* **PASSAGE EXTRAIT**:
● ● ● ● ● ● ●

Le « sens de la vie » sous le prisme de la justice sociale

« Juger que la vie vaut ou ne vaut pas la peine d’être vécue, c’est répondre à la question fondamentale de la philosophie », écrivait Albert Camus. Pourtant, contrairement à ce que l’on pourrait supposer, l’expression « sens de la vie » est assez récente. Elle aurait émergé pour la première fois dans sa forme actuelle sous la plume de Nietszche en 1875. « L’homme n’est un individu que selon trois formes d’existence : comme philosophe, comme saint ou comme artiste. Il n’est que de voir avec quoi un homme de science tue sa propre vie : qu’est-ce que la doctrine des particules chez les Grecs peut bien avoir à voir avec le sens de la vie ? », écrit Nietszche.

La vie n’aurait donc de sens que pour une personne qui prend sa propre vie en main. Une vie digne d’être vécue est une vie dédiée à l’introspection et au dialogue intérieur selon Socrate ; c’est une vie consacrée à la recherche du savoir pour Platon ; mais pour Aristote, c’est surtout une vie bonne qui aspire au souverain Bien : le bonheur.

Un concept polysémique

Le concept de « sens » revêt quatre dimensions : le sens directionnel, la signification, le sens sensitif et le sens réflexif. Le sens de la vie renvoie d’abord à l’orientation ou la direction que prend une vie de la naissance jusqu’à la mort, ce qui suppose de faire des choix pour déterminer la direction de sa propre vie. Une vie qui a du sens est également une vie à laquelle on donne ou on reconnaît une signification pour la vivre selon sa propre philosophie. La vie a aussi un sens « sensitif » lié aux cinq sens qui correspond à la capacité de ressentir les plaisirs et les jouissances. Il procure une ouverture sur le monde et permet de trouver une saveur à la vie. Le sens de la vie présente enfin une dimension plus réflexive qui se comprend comme une appréciation réfléchie pour vivre sa vie avec une certaine sagesse.

Aspirer à une vie qui a du sens revient à lui donner une orientation, une signification, une saveur et une sagesse pour réaliser sa propre conception de la vie. Les hommes aspirent tous au bien et au bonheur qu’ils conçoivent essentiellement d’après la vie qu’ils mènent. Or, pour réussir à réaliser sa conception du bien ou son projet rationnel de manière satisfaisante au sens de Rawls, encore faut-il que les contingences arbitraires, qu’elles soient naturelles, sociales ou symboliques, n’entravent pas cette quête individuelle de la vie bonne. Élucider le mystère du sens de la vie revient donc à poser la question de la justice car le Bien et le Juste sont intimement liés. On peut trouver des éléments de réponse chez les théoriciens de la justice sociale qui proposent des principes concrets pour rendre la vie digne d’être vécue.

Une société juste pour des vies qui ont du sens

La théorie rawlsienne de la justice sociale est fondée sur l’équité de répartition des « biens premiers » (revenu, pouvoirs, bases sociales du respect de soi, etc.).

Ces biens premiers sont vus comme des moyens qui permettent aux individus de réaliser leur conception du bien en définissant leurs propres projets rationnels et leurs plans de vie. Les principes de justice qui permettent une répartition équitable sont déterminés dans une position originelle où les partenaires sociaux sont placés sous un voile d’ignorance.

● ● ● ● ● ● ●

* **DONNÉES SOURCES**:
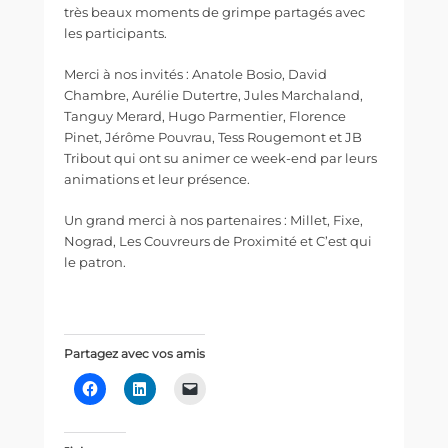
très beaux moments de grimpe partagés avec
les participants.
Merci à nos invités : Anatole Bosio, David
Chambre, Aurélie Dutertre, Jules Marchaland,
Tanguy Merard, Hugo Parmentier, Florence
Pinet, Jérôme Pouvrau, Tess Rougemont et JB
Tribout qui ont su animer ce week-end par leurs
animations et leur présence.
Un grand merci à nos partenaires : Millet, Fixe,
Nograd, Les Couvreurs de Proximité et C’est qui
le patron.
Partagez avec vos amis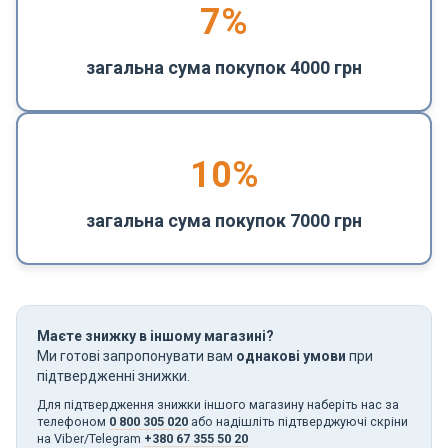
7%
загальна сума покупок 4000 грн
10%
загальна сума покупок 7000 грн
Маєте знижку в іншому магазині?
Ми готові запропонувати вам
однакові умови
при
підтвердженні знижки.
Для підтвердження знижки іншого магазину наберіть нас за
телефоном
0 800 305 020
або надішліть підтверджуючі скріни
на Viber/Telegram
+380 67 355 50 20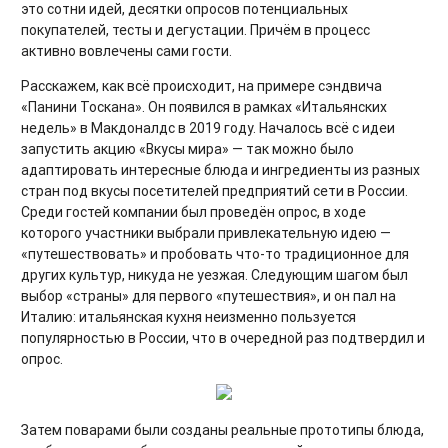
это сотни идей, десятки опросов потенциальных
покупателей, тесты и дегустации. Причём в процесс
активно вовлечены сами гости.
Расскажем, как всё происходит, на примере сэндвича
«Панини Тоскана». Он появился в рамках «Итальянских
недель» в Макдоналдс в 2019 году. Началось всё с идеи
запустить акцию «Вкусы мира» — так можно было
адаптировать интересные блюда и ингредиенты из разных
стран под вкусы посетителей предприятий сети в России.
Среди гостей компании был проведён опрос, в ходе
которого участники выбрали привлекательную идею —
«путешествовать» и пробовать что-то традиционное для
других культур, никуда не уезжая. Следующим шагом был
выбор «страны» для первого «путешествия», и он пал на
Италию: итальянская кухня неизменно пользуется
популярностью в России, что в очередной раз подтвердил и
опрос.
Затем поварами были созданы реальные прототипы блюда,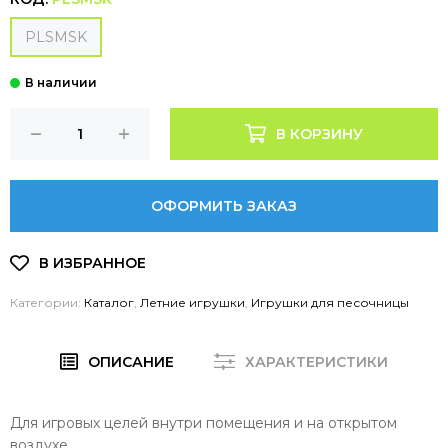
PLSMSK
В КОРЗИНУ
ОФОРМИТЬ ЗАКАЗ
Категории:
Каталог
,
Летние игрушки
,
Игрушки для песочницы
ОПИСАНИЕ
ХАРАКТЕРИСТИКИ
Для игровых целей внутри помещения и на открытом
воздухе.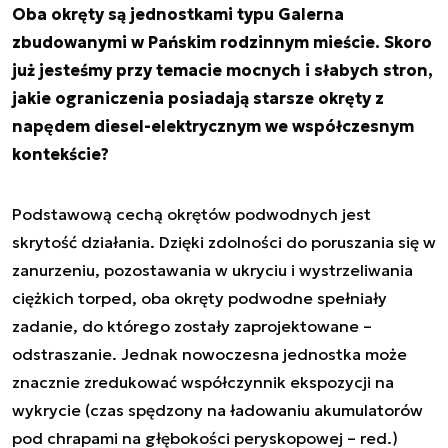
Oba okręty są jednostkami typu Galerna
zbudowanymi w Pańskim rodzinnym mieście. Skoro
już jesteśmy przy temacie mocnych i słabych stron,
jakie ograniczenia posiadają starsze okręty z
napędem diesel-elektrycznym we współczesnym
kontekście?
Podstawową cechą okrętów podwodnych jest
skrytość działania. Dzięki zdolności do poruszania się w
zanurzeniu, pozostawania w ukryciu i wystrzeliwania
ciężkich torped, oba okręty podwodne spełniały
zadanie, do którego zostały zaprojektowane –
odstraszanie. Jednak nowoczesna jednostka może
znacznie zredukować współczynnik ekspozycji na
wykrycie (czas spędzony na ładowaniu akumulatorów
pod chrapami na głębokości peryskopowej – red.)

● ● ● ● ● ● ●

* **PROBLÈMES À RÉSOUDRE**:
[a] Quelles sont les quatre dimensions du concept de « sens » dans l'extrait sur le sens de la vie ?
[b] Reprenez l'extrait sur le sens de la vie là où il s'arrête et poursuivez sa rédaction.
Le matériel n'a aucun rapport avec l'extrait sur le sens de la vie.

* **RÉPONSES SUCCESSIVES**:
[a] Le sens directionnel, la signification, le sens sensitif et le sens réflexif.

[b]
Dans cette situation hypothétique, les participants ignorent tout de leur identité, leurs préférences, leurs capacités physiques et mentales et leur statut social. Ils peuvent diverger sur leurs aspirations, leurs philosophies et leurs choix de vie, mais Rawls estime que la délibération les conduira tout de même à un accord sur des principes justes qui permettent à tout un chacun de mener une vie qui a du sens.

Ces principes de justice sont : le principe de liberté qui garantit les libertés de bases pour tous (liberté politique, liberté d’expression et droit de propriété par exemple) ; le principe de différence qui stipule qu’une différence de distribution ne peut être admise que si elle a un impact positif sur le sort des plus défavorisés ; enfin le principe d’égalité des chances qui assure à tous les individus, quelle que soit leur origine sociale, les mêmes chances d’accès aux divers niveaux d’éducation et à toutes les fonctions.

Reconnaissance et capabilités

Mais la justice sociale, au-delà de sa dimension redistributive, doit comprendre une dimension de reconnaissance, définie par Axel Honneth comme une condition de la vie bonne et authentiquement humaine. Le déni de reconnaissance, déclenché par les expériences du mépris et les injustices subies, réduit les possibilités des individus à mener une vie digne d’être vécue.

Selon sa vision, la justice doit intégrer trois modes de reconnaissance (l’amour, le droit et la solidarité) pour permettre aux membres de la société de jouir de la reconnaissance affective, juridique et de l’estime sociale nécessaires à la réalisation de la vie bonne.

Nancy Fraser, qui s’inscrit dans le même courant de pensée, propose une conception multidimensionnelle de la justice sociale qui donne une importance centrale à la reconnaissance et la représentation de tous. Bannir les rapports de domination et lutter contre la hiérarchie des statuts sont des conditions essentielles pour que les individus puissent mener des vies dignes. La reconnaissance signifie également que tous les membres de la société, notamment les groupes minoritaires, sont considérés comme des partenaires sociaux égaux. Pour cela, il faut assurer une parité de participation dans toutes les sphères de la vie : privée, sociale, et politique.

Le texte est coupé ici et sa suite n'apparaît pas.